**REQUIRED ACTION**
Rewrite all of the data below, replacing "België" with "Belgium" and keeping everything else unchanged. Leave the pictures out of your answer.

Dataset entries
* * * * * * *

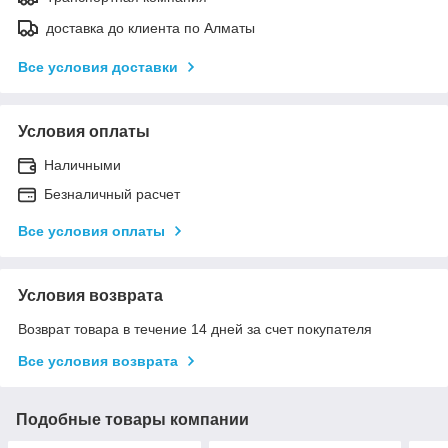
доставка до клиента по Алматы
Все условия доставки
Условия оплаты
Наличными
Безналичный расчет
Все условия оплаты
Условия возврата
Возврат товара в течение 14 дней за счет покупателя
Все условия возврата
Подобные товары компании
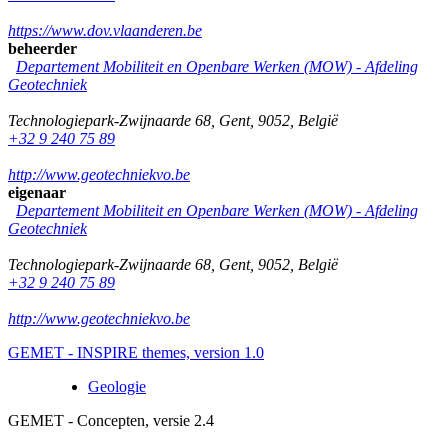
https://www.dov.vlaanderen.be
beheerder
Departement Mobiliteit en Openbare Werken (MOW) - Afdeling
Geotechniek
Technologiepark-Zwijnaarde 68
,
Gent
,
9052
,
België
+32 9 240 75 89
http://www.geotechniekvo.be
eigenaar
Departement Mobiliteit en Openbare Werken (MOW) - Afdeling
Geotechniek
Technologiepark-Zwijnaarde 68
,
Gent
,
9052
,
België
+32 9 240 75 89
http://www.geotechniekvo.be
GEMET - INSPIRE themes, version 1.0
Geologie
GEMET - Concepten, versie 2.4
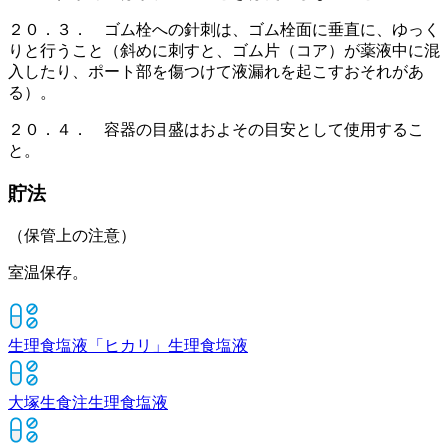
２０．３． ゴム栓への針刺は、ゴム栓面に垂直に、ゆっく
りと行うこと（斜めに刺すと、ゴム片（コア）が薬液中に混
入したり、ポート部を傷つけて液漏れを起こすおそれがあ
る）。
２０．４． 容器の目盛はおよその目安として使用するこ
と。
貯法
（保管上の注意）
室温保存。
生理食塩液「ヒカリ」
生理食塩液
大塚生食注
生理食塩液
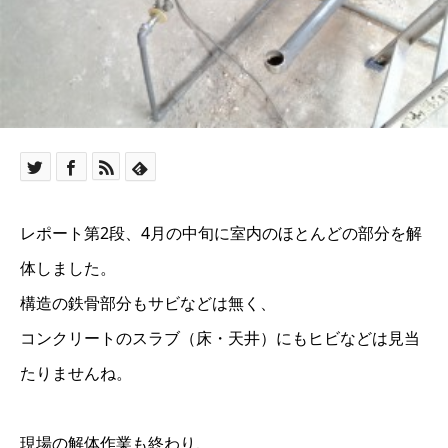
レポート第2段、4月の中旬に室内のほとんどの部分を解
体しました。
構造の鉄骨部分もサビなどは無く、
コンクリートのスラブ（床・天井）にもヒビなどは見当
たりませんね。
現場の解体作業も終わり、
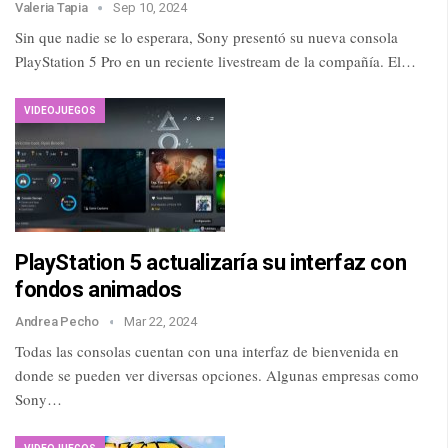
Valeria Tapia
Sep 10, 2024
Sin que nadie se lo esperara, Sony presentó su nueva consola
PlayStation 5 Pro en un reciente livestream de la compañía. El…
VIDEOJUEGOS
PlayStation 5 actualizaría su interfaz con
fondos animados
Andrea Pecho
Mar 22, 2024
Todas las consolas cuentan con una interfaz de bienvenida en
donde se pueden ver diversas opciones. Algunas empresas como
Sony…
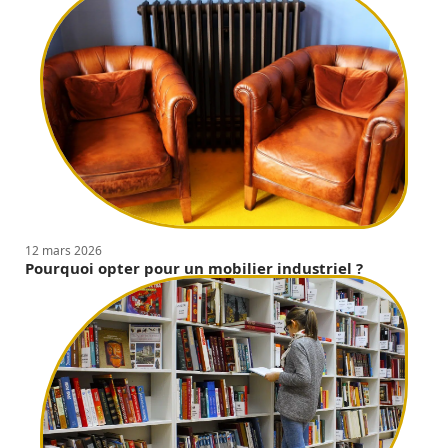
12 mars 2026
Pourquoi opter pour un mobilier industriel ?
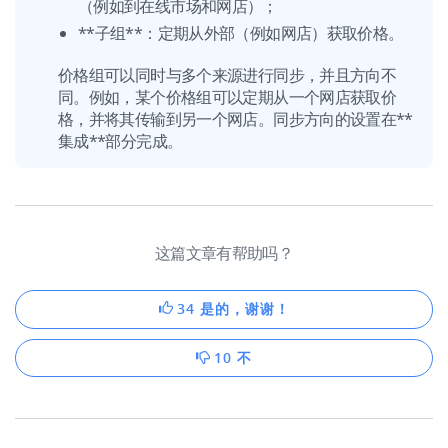
（例如到在线市场和网店）；
**子组**：定期从外部（例如网店）获取价格。
价格组可以同时与多个来源进行同步，并且方向不
同。例如，某个价格组可以定期从一个网店获取价
格，并将其传输到另一个网店。同步方向的设置在**
集成**部分完成。
这篇文章有帮助吗？
34 是的，谢谢！
10 不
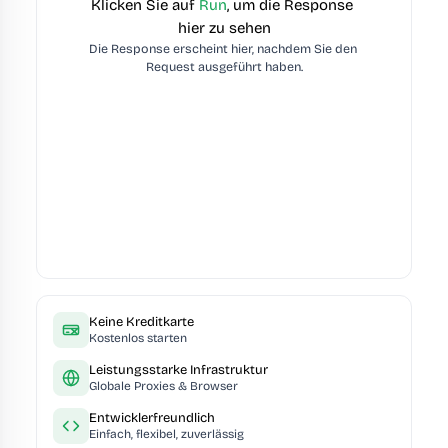
Klicken Sie auf 
Run
, um die Response 
hier zu sehen
Die Response erscheint hier, nachdem Sie den 
Request ausgeführt haben.
Keine Kreditkarte
Kostenlos starten
Leistungsstarke Infrastruktur
Globale Proxies & Browser
Entwicklerfreundlich
Einfach, flexibel, zuverlässig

* * * * * * *

**TASK SOLUTION**
доставка до клиента по Алматы
Все условия доставки
Условия оплаты
Наличными
Безналичный расчет
Все условия оплаты
Условия возврата
Возврат товара в течение 14 дней за счет покупателя
Все условия возврата
Подобные товары компании
https://www.dov.vlaanderen.be
beheerder
Departement Mobiliteit en Openbare Werken (MOW) - Afdeling
Geotechniek
Technologiepark-Zwijnaarde 68
,
Gent
,
9052
,
Belgium
+32 9 240 75 89
http://www.geotechniekvo.be
eigenaar
Departement Mobiliteit en Openbare Werken (MOW) - Afdeling
Geotechniek
Technologiepark-Zwijnaarde 68
,
Gent
,
9052
,
Belgium
+32 9 240 75 89
http://www.geotechniekvo.be
GEMET - INSPIRE themes, version 1.0
Geologie
GEMET - Concepten, versie 2.4
２０．３． ゴム栓への針刺は、ゴム栓面に垂直に、ゆっく
りと行うこと（斜めに刺すと、ゴム片（コア）が薬液中に混
入したり、ポート部を傷つけて液漏れを起こすおそれがあ
る）。
２０．４． 容器の目盛はおよその目安として使用するこ
と。
貯法
（保管上の注意）
室温保存。
生理食塩液「ヒカリ」
生理食塩液
大塚生食注
生理食塩液
レポート第2段、4月の中旬に室内のほとんどの部分を解
体しました。
構造の鉄骨部分もサビなどは無く、
コンクリートのスラブ（床・天井）にもヒビなどは見当
たりませんね。
現場の解体作業も終わり、
Valeria Tapia
Sep 10, 2024
Sin que nadie se lo esperara, Sony presentó su nueva consola
PlayStation 5 Pro en un reciente livestream de la compañía. El…
VIDEOJUEGOS
PlayStation 5 actualizaría su interfaz con
fondos animados
Andrea Pecho
Mar 22, 2024
Todas las consolas cuentan con una interfaz de bienvenida en
donde se pueden ver diversas opciones. Algunas empresas como
Sony…
12 mars 2026
Pourquoi opter pour un mobilier industriel ?
（例如到在线市场和网店）；
**子组**：定期从外部（例如网店）获取价格。
价格组可以同时与多个来源进行同步，并且方向不
同。例如，某个价格组可以定期从一个网店获取价
格，并将其传输到另一个网店。同步方向的设置在**
集成**部分完成。
这篇文章有帮助吗？
34 是的，谢谢！
10 不
Klicken Sie auf 
Run
, um die Response 
hier zu sehen
Die Response erscheint hier, nachdem Sie den 
Request ausgeführt haben.
Keine Kreditkarte
Kostenlos starten
Leistungsstarke Infrastruktur
Globale Proxies & Browser
Entwicklerfreundlich
Einfach, flexibel, zuverlässig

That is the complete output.